## [Teks yang Ditampilkan]
#####
Battle of Surabaya: Tonggak Kebangkitan Film Animasi Lokal
- Battle of Surabaya
VIVA.co.id - Dunia perfilman Indonesia seolah mendapat angin segar, saat beberapa waktu lalu, bioskop Tanah Air menayangkan film animasi berjudul Battle of Surabaya (BoS). Film ini asli buatan anak Indonesia, dan mendapat banyak pujian, tidak hanya di dalam negeri, namun juga dunia luar.
Bahkan laman IMDb, sebuah gudang data perfilman dunia, menyematkan rating 8,6 untuk film animasi 2D (dua dimensi) ini. Kemunculan BoS, bisa jadi akan membuat lecutan bagi kemunculan film-film animasi lokal di masa datang. Sebelumnya, memang pernah ada film animasi Indonesia muncul, bahkan mereka mengusung format 3D (tiga dimensi) namun tak banyak mendapat perhatian.
Banyak faktor yang kemudian membuat kehadiran BoS terasa berbeda dari film animasi pendahulu. Selain karena didukung pengisi suara, aktor dan aktris papan atas, sekelas Reza Rahadian dan Maudy Ayunda, film ini juga punya visual yang bagus dan halus (dari sisi gambar dan pewarnaan).
Menyaksikan film ini, kita seolah-olah menyaksikan buah tangan sineas Jepang, negara yang dikenal sebagai gudang film animasi berkelas. Plot film ini, bercerita tentang pertempuran sengit 10 November 1945 di Surabaya, saat tentara kita melawan Jepang. Kondisi perang yang chaos, digambarkan lewat kacamata anak 13 tahun bernama Musa, tukang semir sepatu yang memiliki jiwa heroik.
Untuk membedah lebih jauh film ini, beberapa waktu lalu VIVA.co.id mewawancarai Aryanto Yuniawan, sutradara BoS. Kepada kami, sineas itu bercerita panjang lebar tentang suka duka membuat film animasi di negara tercinta.
Selamat atas banyaknya respons positif atas kemunculan Battle of Surabaya.
Aryanto Yuniawan (A) : Terima kasih.
Ada pertanyaan menggelitik. Mengapa karakter tokoh di film ini mirip anime Jepang? Kenapa tidak dibuat dengan gaya lukis yang lebih Indonesia?
A: Hal ini kami lakukan untuk memenuhi keinginan pasar. Dilema juga sih sebenarnya, tetapi jika memaksakan diri (memilih karakter tokoh lukisan bergaya Indonesia) tujuan utama film ini dibuat untuk tampil universal, bisa tidak tercapai.
Sebenarnya beberapa tokoh di film sudah dimodifikasi, dan tim BoS telah melakukan observasi. Baik melalui pameran di Indonesia, maupun di luar negeri. Hasilnya, idola komik remaja Indonesia, masih anime atau karakter Disney. Tapi ke depannya, jika nanti masyarakat mulai aware terhadap film animasi lokal, saat itulah kita ciptakan karakter yang punya ciri Indonesia banget.
Kenapa memilih format 2D, padahal teknologi 3D kita mulai maju?
#####
Tugas Memahami Gambar:
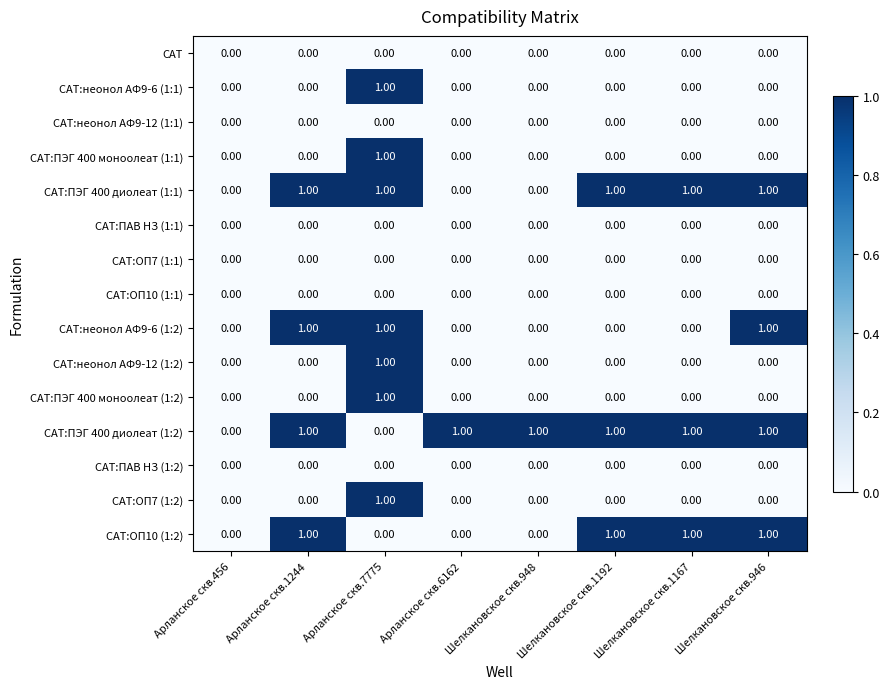

Which series changed the most between Арланское скв.1244 and Шелкановское скв.1167?

САТ:неонол АФ9-6 (1:2)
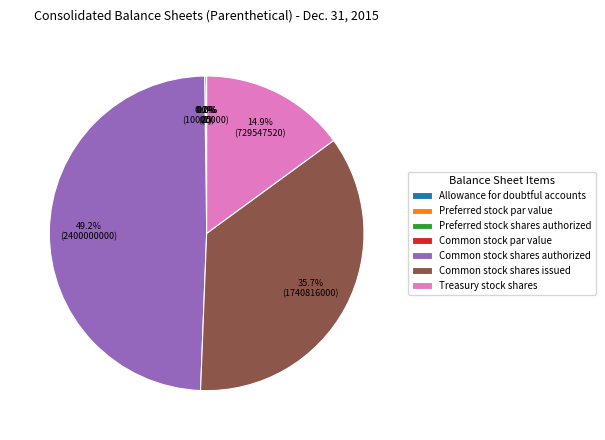

Between Preferred stock shares authorized and Preferred stock par value, which is larger?

Preferred stock shares authorized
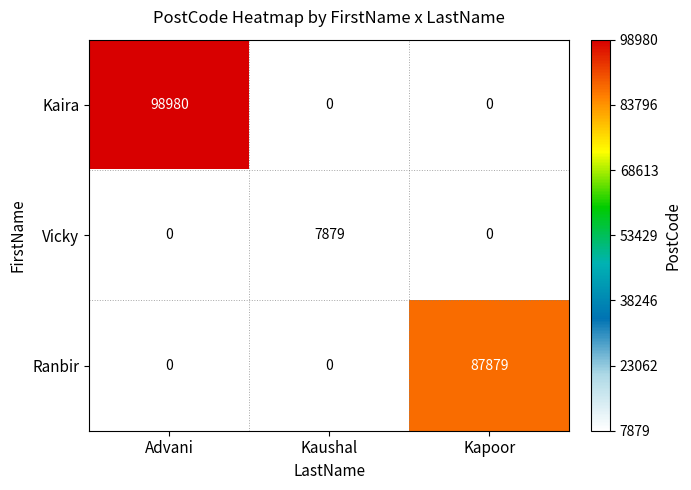

What is the difference between the Ranbir values at Kapoor and Advani?

87879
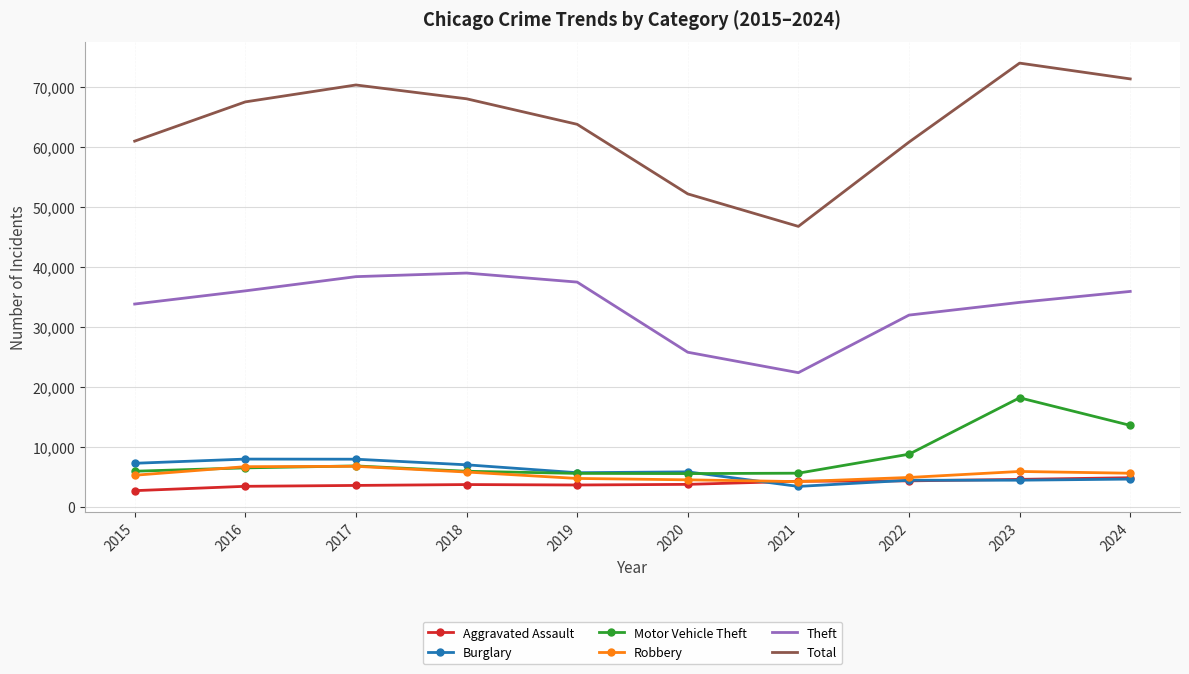

True or false: Theft has a value of 38400 at 2017.

True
#####
## [Tugas yang Dikerjakan]
- 1) Ulangi tanpa perubahan seluruh bagian artikel tentang film Battle of Surabaya, mulai dari "Ada pertanyaan menggelitik." terus sampai ke "kita mulai maju?".
- 2) Sebutkan semua nama orang, termasuk tokoh cerita, yang muncul dalam artikel tentang film Battle of Surabaya.
Baris-baris data tersebut tidak dipakai sama sekali di sini.

## [Bagian Jawaban]
- 1)
Ada pertanyaan menggelitik. Mengapa karakter tokoh di film ini mirip anime Jepang? Kenapa tidak dibuat dengan gaya lukis yang lebih Indonesia?
A: Hal ini kami lakukan untuk memenuhi keinginan pasar. Dilema juga sih sebenarnya, tetapi jika memaksakan diri (memilih karakter tokoh lukisan bergaya Indonesia) tujuan utama film ini dibuat untuk tampil universal, bisa tidak tercapai.
Sebenarnya beberapa tokoh di film sudah dimodifikasi, dan tim BoS telah melakukan observasi. Baik melalui pameran di Indonesia, maupun di luar negeri. Hasilnya, idola komik remaja Indonesia, masih anime atau karakter Disney. Tapi ke depannya, jika nanti masyarakat mulai aware terhadap film animasi lokal, saat itulah kita ciptakan karakter yang punya ciri Indonesia banget.
Kenapa memilih format 2D, padahal teknologi 3D kita mulai maju?

- 2) Reza Rahadian, Maudy Ayunda, Musa, Aryanto Yuniawan